Poetic Realism emerged under the influence of the economic crisis at the beginning of the 1930s. Some young directors such as Marcel Carné , Julien Duvivier and Jean Renoir , who were no longer unknowns, consciously turned their backs on the French avant-garde around 1935 . Her films were characterized by “preferring the darker sides of life, sympathy for the disadvantaged, attentiveness to social problems, especially the conflict between the individual and society [and] situating people in a specific milieu. Some films from this school, namely the Carnés, revealed an insurmountable pessimistic attitude towards life ”.

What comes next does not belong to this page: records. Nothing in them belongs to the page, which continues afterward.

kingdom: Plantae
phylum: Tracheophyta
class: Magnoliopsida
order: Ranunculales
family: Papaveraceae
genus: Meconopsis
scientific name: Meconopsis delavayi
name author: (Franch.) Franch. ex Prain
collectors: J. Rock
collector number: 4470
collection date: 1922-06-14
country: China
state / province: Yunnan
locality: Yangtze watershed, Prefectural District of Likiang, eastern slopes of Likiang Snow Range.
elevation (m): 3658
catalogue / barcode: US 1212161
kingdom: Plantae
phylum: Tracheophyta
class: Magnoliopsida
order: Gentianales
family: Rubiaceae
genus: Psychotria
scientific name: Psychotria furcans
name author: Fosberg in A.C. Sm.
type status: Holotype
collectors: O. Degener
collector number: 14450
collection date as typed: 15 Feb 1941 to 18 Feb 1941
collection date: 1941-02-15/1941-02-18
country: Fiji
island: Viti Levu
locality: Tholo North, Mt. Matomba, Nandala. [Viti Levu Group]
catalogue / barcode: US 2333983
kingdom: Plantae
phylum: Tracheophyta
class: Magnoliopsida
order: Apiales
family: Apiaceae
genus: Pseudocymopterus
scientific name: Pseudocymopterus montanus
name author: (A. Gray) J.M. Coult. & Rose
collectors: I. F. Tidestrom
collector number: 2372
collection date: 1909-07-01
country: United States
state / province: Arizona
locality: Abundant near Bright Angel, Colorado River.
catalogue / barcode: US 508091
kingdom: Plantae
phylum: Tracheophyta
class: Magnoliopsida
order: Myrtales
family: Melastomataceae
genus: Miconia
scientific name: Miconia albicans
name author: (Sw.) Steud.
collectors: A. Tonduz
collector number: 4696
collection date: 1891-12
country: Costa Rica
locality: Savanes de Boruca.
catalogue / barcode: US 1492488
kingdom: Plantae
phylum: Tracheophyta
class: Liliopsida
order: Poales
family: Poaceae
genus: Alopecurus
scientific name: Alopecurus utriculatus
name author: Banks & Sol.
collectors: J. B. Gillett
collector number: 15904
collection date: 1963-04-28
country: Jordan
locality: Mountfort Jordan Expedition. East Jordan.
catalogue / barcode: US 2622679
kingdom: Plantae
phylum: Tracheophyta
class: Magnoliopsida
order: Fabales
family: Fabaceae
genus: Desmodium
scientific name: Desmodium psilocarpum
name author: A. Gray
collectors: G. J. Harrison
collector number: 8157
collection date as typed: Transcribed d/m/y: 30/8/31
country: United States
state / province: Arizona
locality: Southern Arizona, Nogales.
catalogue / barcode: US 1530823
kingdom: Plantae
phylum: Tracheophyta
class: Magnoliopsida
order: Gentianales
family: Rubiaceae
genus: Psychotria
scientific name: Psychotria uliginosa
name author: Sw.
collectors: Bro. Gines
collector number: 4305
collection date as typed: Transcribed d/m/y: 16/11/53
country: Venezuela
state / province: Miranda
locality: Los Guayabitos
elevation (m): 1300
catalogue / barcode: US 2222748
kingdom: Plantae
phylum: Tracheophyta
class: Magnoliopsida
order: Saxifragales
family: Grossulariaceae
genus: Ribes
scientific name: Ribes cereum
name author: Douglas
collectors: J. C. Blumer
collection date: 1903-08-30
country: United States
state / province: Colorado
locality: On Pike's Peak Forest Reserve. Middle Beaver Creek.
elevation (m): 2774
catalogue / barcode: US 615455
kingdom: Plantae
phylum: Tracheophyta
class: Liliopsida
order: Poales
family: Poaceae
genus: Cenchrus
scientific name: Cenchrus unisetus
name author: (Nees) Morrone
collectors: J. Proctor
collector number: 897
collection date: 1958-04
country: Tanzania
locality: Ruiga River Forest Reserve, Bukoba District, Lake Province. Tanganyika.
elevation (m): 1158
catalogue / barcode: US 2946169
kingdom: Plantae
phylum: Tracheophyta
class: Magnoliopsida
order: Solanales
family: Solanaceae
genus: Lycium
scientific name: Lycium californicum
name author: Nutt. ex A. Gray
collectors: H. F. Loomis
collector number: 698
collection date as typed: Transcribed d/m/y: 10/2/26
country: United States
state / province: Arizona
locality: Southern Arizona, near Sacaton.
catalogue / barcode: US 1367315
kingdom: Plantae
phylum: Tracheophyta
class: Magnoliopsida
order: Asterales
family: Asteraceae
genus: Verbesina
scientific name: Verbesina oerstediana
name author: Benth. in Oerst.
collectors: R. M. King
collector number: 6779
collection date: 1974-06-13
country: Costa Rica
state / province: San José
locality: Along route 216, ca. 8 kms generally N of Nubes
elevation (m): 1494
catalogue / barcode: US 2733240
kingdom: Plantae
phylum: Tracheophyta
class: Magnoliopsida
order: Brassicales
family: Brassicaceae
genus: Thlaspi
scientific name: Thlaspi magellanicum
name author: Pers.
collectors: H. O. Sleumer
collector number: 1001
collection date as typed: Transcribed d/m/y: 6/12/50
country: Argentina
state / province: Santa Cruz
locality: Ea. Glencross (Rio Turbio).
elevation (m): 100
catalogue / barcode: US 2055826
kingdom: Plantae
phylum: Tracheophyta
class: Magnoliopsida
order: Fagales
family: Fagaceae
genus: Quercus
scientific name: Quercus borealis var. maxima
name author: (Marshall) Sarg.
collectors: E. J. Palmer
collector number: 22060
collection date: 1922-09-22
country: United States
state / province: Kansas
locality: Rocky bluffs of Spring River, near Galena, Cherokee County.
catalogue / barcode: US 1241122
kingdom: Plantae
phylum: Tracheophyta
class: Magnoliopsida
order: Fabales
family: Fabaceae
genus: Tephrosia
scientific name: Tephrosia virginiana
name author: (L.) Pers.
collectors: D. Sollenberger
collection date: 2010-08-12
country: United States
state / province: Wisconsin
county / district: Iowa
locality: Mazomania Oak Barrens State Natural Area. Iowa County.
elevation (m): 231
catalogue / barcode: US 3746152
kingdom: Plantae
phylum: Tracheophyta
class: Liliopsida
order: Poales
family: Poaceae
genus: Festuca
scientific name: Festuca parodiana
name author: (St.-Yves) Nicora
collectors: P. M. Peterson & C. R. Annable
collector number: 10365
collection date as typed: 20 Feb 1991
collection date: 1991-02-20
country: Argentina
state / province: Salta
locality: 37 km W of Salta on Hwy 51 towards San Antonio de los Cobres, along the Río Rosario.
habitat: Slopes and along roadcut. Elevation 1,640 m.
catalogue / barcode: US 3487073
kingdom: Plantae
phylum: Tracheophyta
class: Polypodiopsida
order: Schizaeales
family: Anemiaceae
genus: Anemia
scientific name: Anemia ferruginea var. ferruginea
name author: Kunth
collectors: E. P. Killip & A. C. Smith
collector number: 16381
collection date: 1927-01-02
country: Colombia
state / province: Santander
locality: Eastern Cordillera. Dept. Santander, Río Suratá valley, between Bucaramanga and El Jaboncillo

The collaboration of the directors with the scriptwriters Jacques Prévert and Charles Spaak , the camera by Eugen Schüfftan and Alexandre Trauner for the sets were important for the development . Poetic realism had its own stars like Jean Gabin , Louis Jouvet and Michèle Morgan .

Important directors and important films

Influences

The term 'Poetic Realism' was later coined by the film historian Georges Sadoul . The film era particularly influenced Italian neorealism and film noir .

literature

  • Beate Raabe: Explicity and tranquility. The French storytelling cinema of the thirties , MakS publications, Münster 1992, ISBN 978-3888115493

Web links

Individual evidence

  1. a b c d Lexicon of Film Terms: "poetischer Realismus" , edited by Hans Jürgen Wulff , Institute for Modern German Literature and Media at Kiel University
  2. a b Ulrich Gregor , Enno Patalas : History of the film (1973)
  3. cf. Ballinger and Graydon: (2007), p. 13 f.